◆ **GOAL OF THE EXERCISE**
Your job is to return every line in the data holding the string "include".

◆ **WORKING DATA**
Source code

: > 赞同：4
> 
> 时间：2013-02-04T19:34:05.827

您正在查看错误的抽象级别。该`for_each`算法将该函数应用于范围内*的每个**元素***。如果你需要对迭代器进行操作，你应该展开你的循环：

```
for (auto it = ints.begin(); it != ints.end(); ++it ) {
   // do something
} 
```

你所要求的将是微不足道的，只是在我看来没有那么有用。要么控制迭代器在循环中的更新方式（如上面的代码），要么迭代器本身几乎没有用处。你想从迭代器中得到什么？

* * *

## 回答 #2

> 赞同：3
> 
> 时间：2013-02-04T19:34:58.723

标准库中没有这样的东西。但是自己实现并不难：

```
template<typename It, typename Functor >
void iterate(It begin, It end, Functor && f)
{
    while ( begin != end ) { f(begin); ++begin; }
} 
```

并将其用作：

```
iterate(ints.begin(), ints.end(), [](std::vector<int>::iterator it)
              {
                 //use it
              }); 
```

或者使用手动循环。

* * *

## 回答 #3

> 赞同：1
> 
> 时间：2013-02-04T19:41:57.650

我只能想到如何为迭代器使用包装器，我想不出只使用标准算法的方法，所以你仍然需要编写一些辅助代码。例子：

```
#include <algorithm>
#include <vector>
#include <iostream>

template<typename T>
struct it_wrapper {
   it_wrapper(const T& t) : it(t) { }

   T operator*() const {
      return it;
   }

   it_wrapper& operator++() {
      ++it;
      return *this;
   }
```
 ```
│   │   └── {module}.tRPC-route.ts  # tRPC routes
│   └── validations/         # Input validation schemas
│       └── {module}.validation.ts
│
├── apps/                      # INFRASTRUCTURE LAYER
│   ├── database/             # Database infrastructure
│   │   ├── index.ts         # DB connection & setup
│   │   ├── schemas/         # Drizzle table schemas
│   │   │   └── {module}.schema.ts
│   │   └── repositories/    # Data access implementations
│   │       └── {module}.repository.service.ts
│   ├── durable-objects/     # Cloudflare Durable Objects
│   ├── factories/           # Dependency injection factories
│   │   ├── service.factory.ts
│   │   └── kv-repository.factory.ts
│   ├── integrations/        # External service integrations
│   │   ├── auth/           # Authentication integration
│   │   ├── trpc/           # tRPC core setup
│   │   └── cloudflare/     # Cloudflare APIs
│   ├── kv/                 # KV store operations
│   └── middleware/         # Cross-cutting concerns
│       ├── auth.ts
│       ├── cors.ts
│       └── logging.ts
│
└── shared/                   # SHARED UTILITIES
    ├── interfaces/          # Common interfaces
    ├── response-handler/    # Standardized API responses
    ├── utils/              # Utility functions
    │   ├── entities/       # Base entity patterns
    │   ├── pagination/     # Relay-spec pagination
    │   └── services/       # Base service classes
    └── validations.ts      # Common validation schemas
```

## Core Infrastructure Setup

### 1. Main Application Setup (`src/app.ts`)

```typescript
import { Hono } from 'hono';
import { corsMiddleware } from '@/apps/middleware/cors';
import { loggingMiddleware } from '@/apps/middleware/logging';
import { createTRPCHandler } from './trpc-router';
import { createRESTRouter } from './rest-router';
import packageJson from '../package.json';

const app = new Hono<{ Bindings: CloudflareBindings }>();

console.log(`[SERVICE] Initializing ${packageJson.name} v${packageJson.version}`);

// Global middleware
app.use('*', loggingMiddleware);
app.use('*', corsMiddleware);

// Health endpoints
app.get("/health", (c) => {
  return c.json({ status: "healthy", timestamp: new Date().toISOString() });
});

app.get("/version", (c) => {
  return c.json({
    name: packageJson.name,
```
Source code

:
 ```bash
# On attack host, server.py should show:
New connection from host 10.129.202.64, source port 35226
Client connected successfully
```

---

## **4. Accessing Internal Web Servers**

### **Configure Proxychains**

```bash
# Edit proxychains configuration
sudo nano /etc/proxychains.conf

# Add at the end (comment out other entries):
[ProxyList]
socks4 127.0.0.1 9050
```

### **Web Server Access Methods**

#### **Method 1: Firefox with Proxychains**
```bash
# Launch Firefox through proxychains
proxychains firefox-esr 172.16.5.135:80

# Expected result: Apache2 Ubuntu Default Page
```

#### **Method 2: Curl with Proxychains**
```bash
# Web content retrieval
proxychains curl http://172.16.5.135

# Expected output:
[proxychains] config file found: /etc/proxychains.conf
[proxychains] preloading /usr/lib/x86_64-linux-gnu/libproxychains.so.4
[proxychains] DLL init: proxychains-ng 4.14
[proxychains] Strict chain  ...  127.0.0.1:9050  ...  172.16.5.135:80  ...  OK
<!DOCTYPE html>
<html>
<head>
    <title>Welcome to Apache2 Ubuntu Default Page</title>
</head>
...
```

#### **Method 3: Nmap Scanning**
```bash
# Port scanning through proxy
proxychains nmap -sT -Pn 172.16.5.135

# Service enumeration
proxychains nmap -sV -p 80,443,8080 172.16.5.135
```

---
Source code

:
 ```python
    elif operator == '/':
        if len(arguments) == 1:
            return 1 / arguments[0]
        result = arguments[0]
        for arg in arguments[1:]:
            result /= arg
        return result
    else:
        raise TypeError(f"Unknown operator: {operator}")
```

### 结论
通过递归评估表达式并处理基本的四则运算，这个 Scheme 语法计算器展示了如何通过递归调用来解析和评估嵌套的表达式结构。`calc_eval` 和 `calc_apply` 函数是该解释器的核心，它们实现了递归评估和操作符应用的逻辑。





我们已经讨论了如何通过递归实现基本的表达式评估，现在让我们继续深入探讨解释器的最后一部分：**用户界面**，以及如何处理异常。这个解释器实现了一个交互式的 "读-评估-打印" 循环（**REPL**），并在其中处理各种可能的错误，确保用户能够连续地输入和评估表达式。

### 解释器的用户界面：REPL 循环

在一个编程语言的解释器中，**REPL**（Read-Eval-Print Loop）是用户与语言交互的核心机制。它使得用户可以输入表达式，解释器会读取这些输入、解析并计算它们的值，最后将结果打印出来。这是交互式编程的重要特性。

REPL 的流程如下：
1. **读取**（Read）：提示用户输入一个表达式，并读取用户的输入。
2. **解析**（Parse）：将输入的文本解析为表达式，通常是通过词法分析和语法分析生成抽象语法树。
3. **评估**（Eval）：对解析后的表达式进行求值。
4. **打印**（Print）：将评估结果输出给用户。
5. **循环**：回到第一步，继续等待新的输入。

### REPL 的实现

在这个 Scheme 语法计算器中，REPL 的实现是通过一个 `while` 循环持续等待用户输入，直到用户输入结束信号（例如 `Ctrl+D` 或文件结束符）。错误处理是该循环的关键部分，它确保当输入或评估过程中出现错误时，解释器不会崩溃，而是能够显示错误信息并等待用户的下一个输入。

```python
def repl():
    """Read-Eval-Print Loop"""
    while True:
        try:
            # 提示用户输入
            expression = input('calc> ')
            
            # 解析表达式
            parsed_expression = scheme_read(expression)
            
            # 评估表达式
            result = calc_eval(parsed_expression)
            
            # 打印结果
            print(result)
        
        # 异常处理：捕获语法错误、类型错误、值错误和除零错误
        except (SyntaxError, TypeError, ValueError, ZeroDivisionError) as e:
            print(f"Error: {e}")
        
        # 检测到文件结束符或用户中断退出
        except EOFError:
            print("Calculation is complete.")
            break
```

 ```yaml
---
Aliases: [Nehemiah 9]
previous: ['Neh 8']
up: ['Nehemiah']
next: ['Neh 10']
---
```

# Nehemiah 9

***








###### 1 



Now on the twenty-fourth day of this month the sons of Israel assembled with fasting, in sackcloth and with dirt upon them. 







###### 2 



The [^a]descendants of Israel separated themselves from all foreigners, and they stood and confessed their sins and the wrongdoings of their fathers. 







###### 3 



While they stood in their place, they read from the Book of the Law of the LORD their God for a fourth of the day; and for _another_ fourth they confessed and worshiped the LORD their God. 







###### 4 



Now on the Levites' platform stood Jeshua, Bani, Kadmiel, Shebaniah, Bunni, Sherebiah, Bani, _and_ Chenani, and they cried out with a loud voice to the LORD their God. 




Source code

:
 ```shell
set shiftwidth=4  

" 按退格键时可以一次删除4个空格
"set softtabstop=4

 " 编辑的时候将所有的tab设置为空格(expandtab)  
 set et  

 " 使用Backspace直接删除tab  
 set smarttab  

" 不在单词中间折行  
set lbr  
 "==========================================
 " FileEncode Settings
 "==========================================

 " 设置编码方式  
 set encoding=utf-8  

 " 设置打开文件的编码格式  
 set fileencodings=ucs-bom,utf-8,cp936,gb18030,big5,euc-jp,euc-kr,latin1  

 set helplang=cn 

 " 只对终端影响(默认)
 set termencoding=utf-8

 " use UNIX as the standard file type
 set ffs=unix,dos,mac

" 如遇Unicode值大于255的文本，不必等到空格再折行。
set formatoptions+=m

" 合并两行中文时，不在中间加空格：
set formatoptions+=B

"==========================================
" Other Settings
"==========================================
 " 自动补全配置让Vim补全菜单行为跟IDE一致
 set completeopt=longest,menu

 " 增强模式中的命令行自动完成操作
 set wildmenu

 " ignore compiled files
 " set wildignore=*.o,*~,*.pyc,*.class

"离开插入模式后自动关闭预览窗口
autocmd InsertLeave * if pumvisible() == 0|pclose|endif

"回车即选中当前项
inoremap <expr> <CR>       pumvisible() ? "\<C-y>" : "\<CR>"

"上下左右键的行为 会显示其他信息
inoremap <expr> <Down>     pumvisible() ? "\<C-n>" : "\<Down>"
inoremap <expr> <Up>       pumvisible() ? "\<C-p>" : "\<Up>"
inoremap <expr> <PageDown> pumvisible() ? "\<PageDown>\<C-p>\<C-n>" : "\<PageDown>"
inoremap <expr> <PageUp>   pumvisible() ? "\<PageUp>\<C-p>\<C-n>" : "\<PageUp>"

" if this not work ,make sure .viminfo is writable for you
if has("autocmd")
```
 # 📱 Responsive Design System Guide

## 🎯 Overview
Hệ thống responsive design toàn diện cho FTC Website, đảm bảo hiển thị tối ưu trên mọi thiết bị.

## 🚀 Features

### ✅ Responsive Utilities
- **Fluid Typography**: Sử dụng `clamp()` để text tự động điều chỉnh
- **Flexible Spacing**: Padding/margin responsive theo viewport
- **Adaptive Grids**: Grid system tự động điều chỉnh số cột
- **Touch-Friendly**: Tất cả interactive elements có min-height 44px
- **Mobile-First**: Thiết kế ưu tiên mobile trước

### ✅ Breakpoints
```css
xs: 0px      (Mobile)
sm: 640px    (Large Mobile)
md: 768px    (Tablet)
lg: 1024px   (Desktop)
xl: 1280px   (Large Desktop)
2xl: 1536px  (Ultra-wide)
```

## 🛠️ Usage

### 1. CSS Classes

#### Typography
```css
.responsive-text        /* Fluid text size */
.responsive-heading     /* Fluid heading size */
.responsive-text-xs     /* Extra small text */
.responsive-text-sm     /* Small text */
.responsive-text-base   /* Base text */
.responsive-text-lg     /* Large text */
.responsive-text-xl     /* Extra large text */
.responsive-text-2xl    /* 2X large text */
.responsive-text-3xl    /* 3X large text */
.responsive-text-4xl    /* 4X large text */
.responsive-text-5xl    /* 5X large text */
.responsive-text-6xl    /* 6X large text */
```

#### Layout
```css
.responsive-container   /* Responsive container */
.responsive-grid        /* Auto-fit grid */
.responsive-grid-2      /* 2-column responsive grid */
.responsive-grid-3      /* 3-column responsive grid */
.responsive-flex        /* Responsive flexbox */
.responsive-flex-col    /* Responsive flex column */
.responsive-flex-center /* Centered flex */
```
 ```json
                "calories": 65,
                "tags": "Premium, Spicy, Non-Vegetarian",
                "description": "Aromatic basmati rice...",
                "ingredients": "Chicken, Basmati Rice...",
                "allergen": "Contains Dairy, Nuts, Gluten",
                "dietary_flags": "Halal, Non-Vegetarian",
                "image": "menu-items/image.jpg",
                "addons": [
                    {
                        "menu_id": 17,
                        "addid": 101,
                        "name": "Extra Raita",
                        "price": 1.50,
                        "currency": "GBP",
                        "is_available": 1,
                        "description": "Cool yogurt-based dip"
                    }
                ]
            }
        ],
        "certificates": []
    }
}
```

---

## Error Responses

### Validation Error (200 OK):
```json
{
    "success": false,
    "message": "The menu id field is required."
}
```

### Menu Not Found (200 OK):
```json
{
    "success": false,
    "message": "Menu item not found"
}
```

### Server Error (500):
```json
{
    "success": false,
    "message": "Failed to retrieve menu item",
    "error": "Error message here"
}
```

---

◆ **EXERCISE RESPONSE**
#include <algorithm>
#include <vector>
#include <iostream>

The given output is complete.